第78回JVA全日本バレーボール高等学校選手権大会(春高バレー)が女子1回戦で東九州龍谷(大分)が勝利を収めて好スタートを切った。チームの主軸である忠願寺莉桜は、大会直前の怪我による離脱や重圧と戦いながら、姉への誓いを胸に再びオレンジコートへと戻ってきた。
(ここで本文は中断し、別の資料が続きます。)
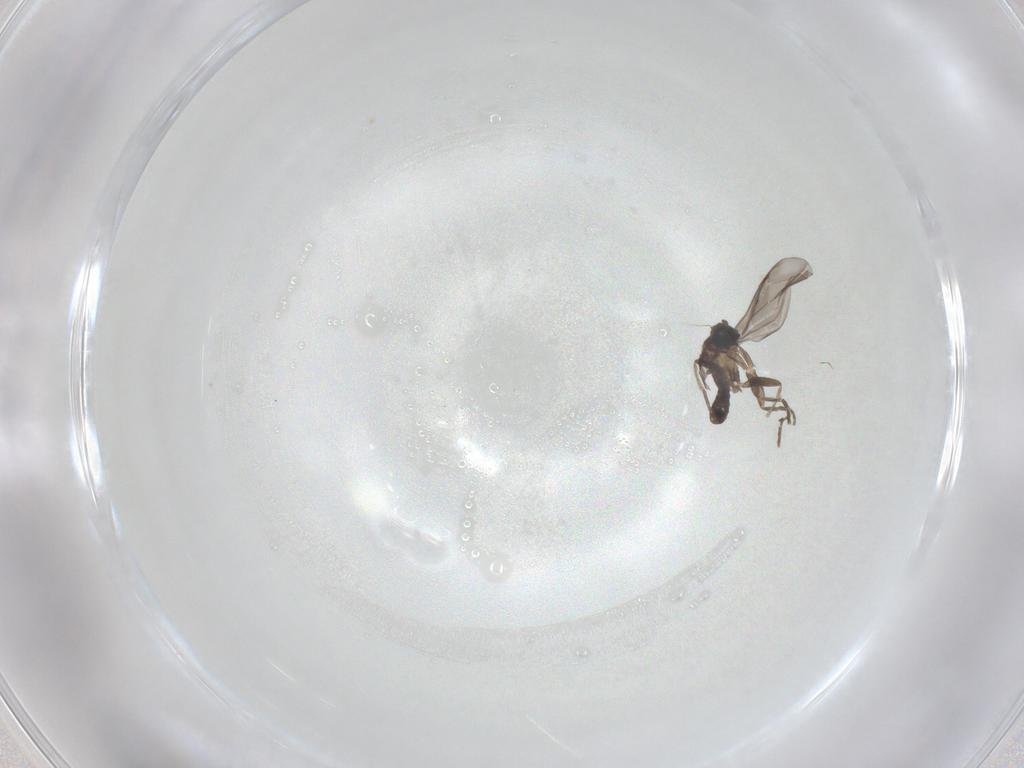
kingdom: Animalia
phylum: Arthropoda
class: Insecta
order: Diptera
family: Phoridae
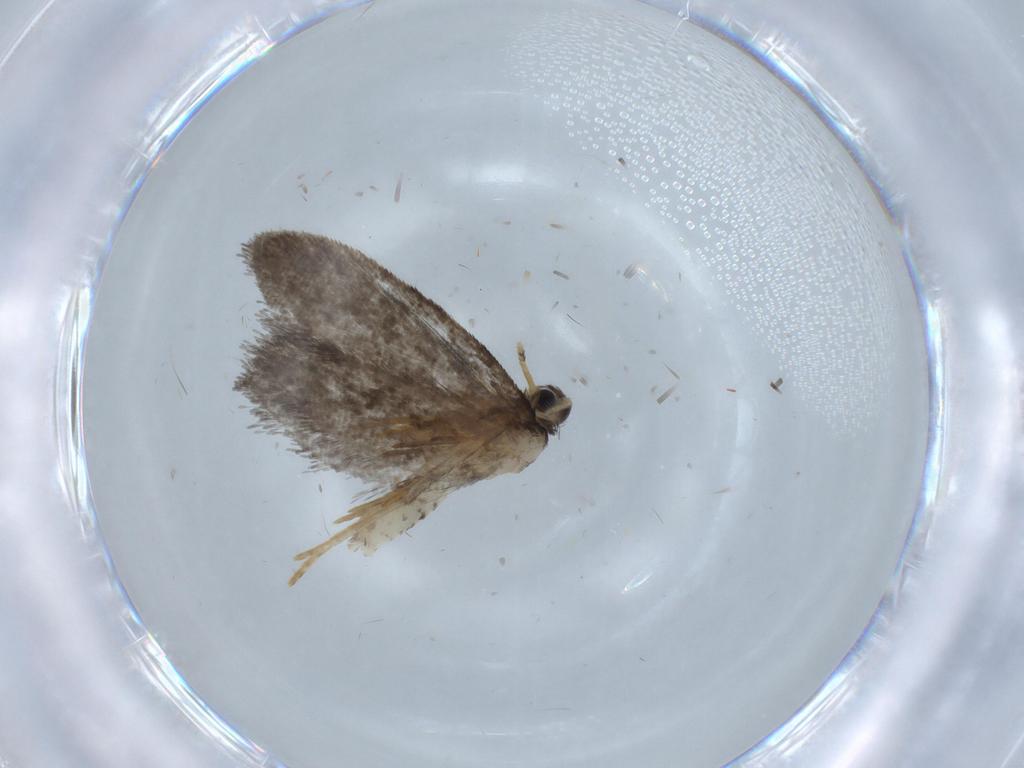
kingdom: Animalia
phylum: Arthropoda
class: Insecta
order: Lepidoptera
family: Psychidae
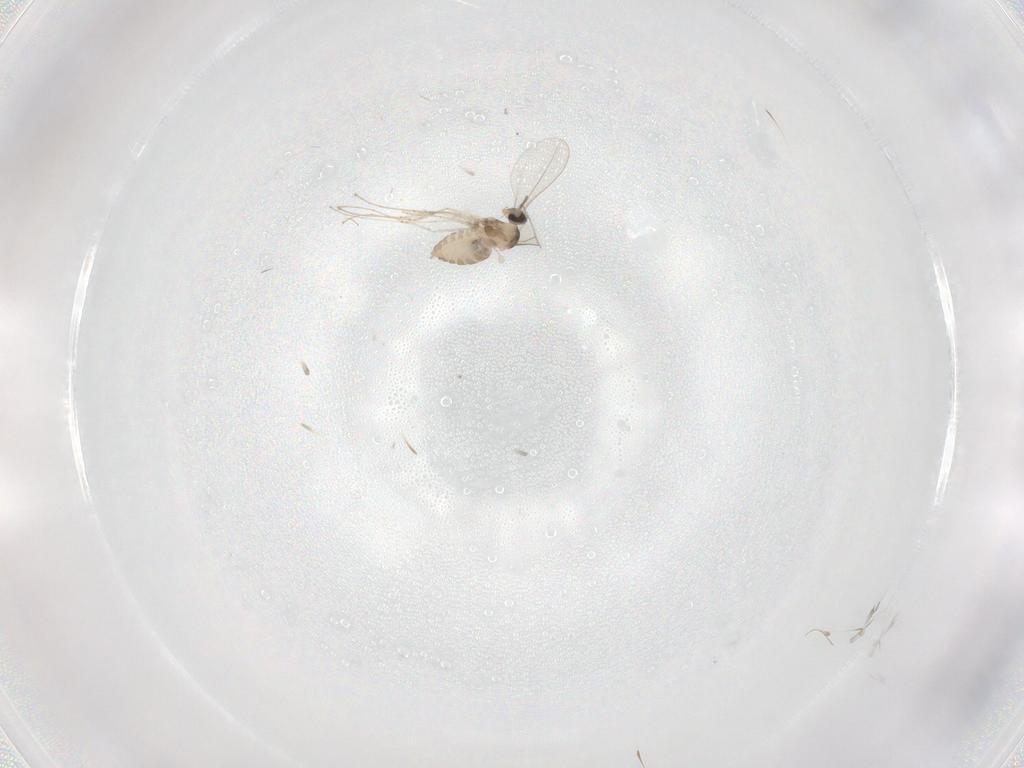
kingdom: Animalia
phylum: Arthropoda
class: Insecta
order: Diptera
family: Cecidomyiidae
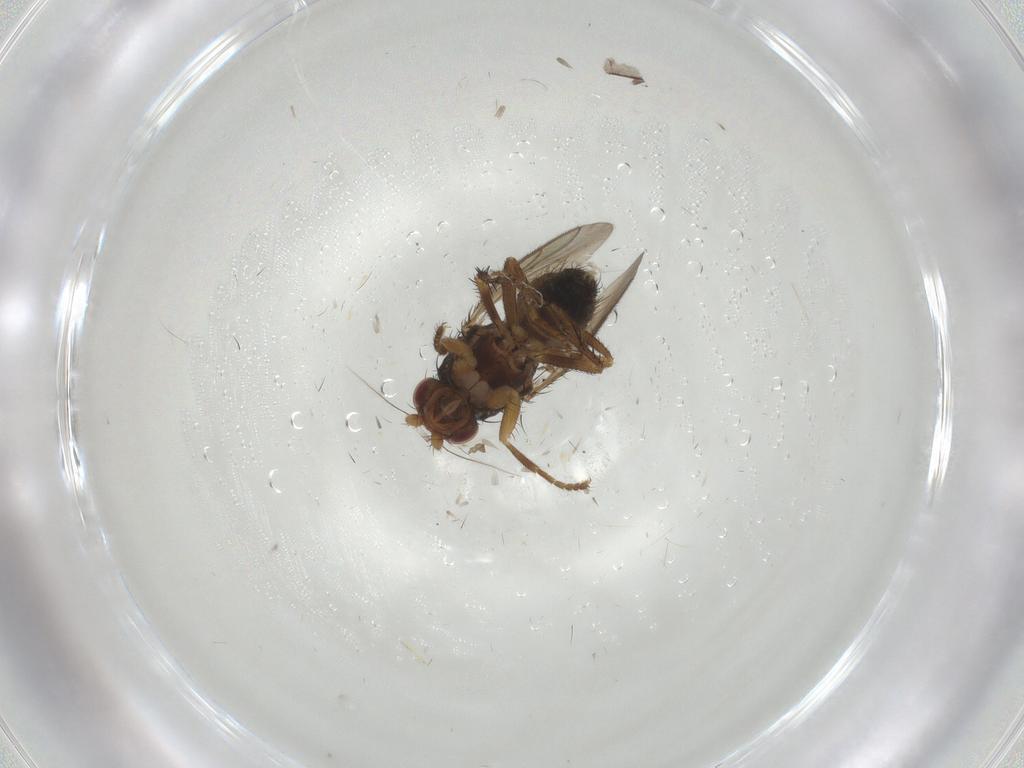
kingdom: Animalia
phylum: Arthropoda
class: Insecta
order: Diptera
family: Sphaeroceridae
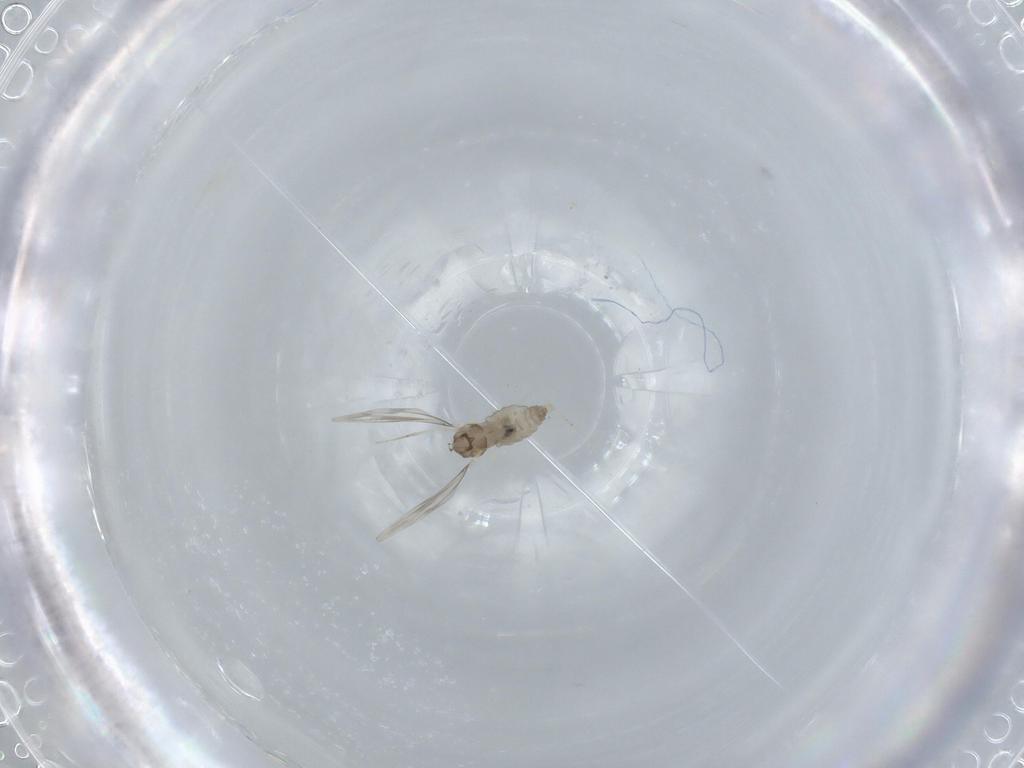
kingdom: Animalia
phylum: Arthropoda
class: Insecta
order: Diptera
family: Cecidomyiidae
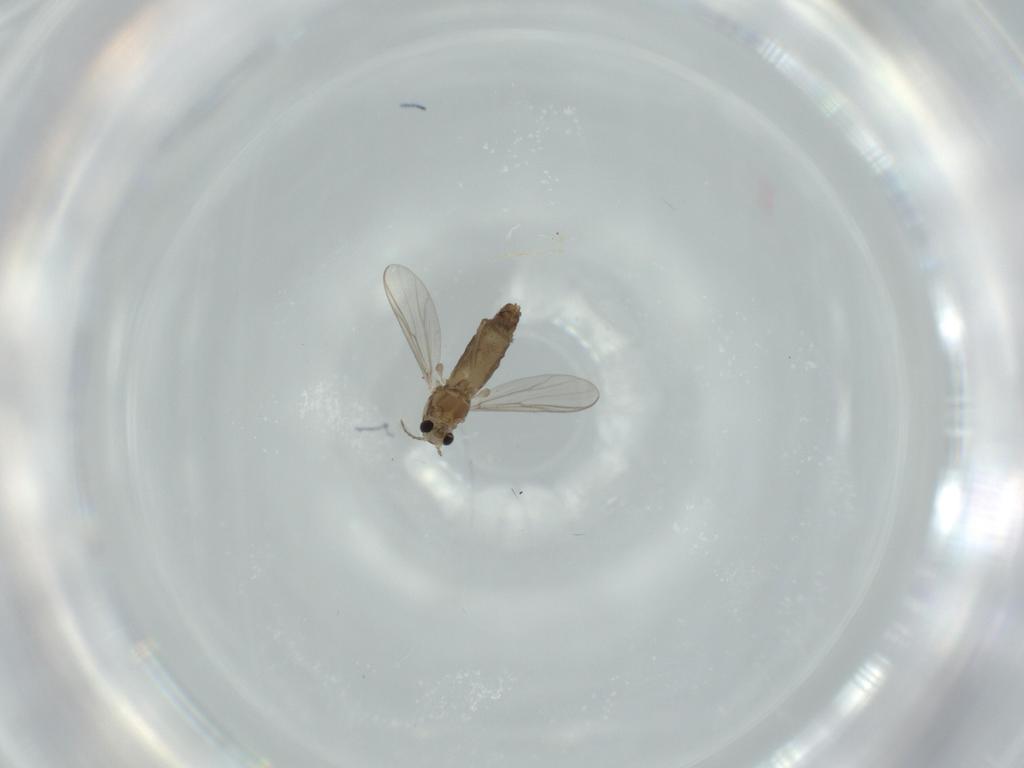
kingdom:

試合後のインタビューで、忠願寺は「春高ならではの雰囲気に飲まれてしまい、ベストパフォーマンスが出せませんでしたが、明日に向けてギアを上げる良い試合になったと思います」と率直な胸の内を明かした。もともとプレッシャーを強く感じるタイプだという彼女は、周囲の視線を過剰に意識してしまう自分をコントロールするため、独自のメンタル管理を行っている。「見られていると思うと『良いプレーをしなければ』という気持ちになってしまうので、『誰も見ていない、誰も期待していない』と思ってやるようにしています」と語り、これまでならマイナスに働きがちだった緊張感についても、「これを乗り越えるのが成長につながると思うので、逃げずに戦っていきたいです」と、精神的な逞しさを見せた。
この大会に至るまでの道のりは平坦ではなかった。忠願寺は腰の負傷により、大会直前の約1ヵ月間、満足な練習ができなかった。しかし、リハビリ期間中に徹底して体幹や腹筋のトレーニングを見直したことが、怪我の功名となった。「怪我をしたのは筋力や使い方の問題があったからだと思います。1ヵ月間トレーニングをしてきて、怪我をする前よりも今の方がしっかり体がついてきているので、そこは自信を持ってやっていきたいです」と手応えを口にする。初戦ではまだその全てを出し切れたわけではないが、地道な基礎強化によって得た新たな「強さ」を、明日以降の戦いで証明する覚悟だ。
彼女を突き動かす大きな原動力となっているのは、1年前に味わった敗北の記憶と、家族への想いだ。姉の風來とともに戦った昨年の春高バレー準々決勝富士見戦での敗戦以降、その悔しさから目を背け続けてきたという忠願寺だが、心の中には「お姉ちゃんに良い報告をさせてあげられなかった」という後悔が残り続けていた。大会前、姉からは「何も背負わなくていいから、楽しんで頑張ってきて」と温かいエールを受け取ったという。忠願寺は「あの負けた記憶をこの体育館で晴らして、お姉ちゃんにも良い報告ができればいいなと思っています」と、最後の一年にかける決意をにじませた。
順当に勝ち上がれば準決勝で富士見(静岡)と対戦する。富士見は2025年のインターハイでも敗れている相手だ。「これまで2回負けているので『3度目の正直』で勝ちたいです。ベスト4に入って、センターコートで色々なチームと勝負できればいいなと思います」と先を見据えた。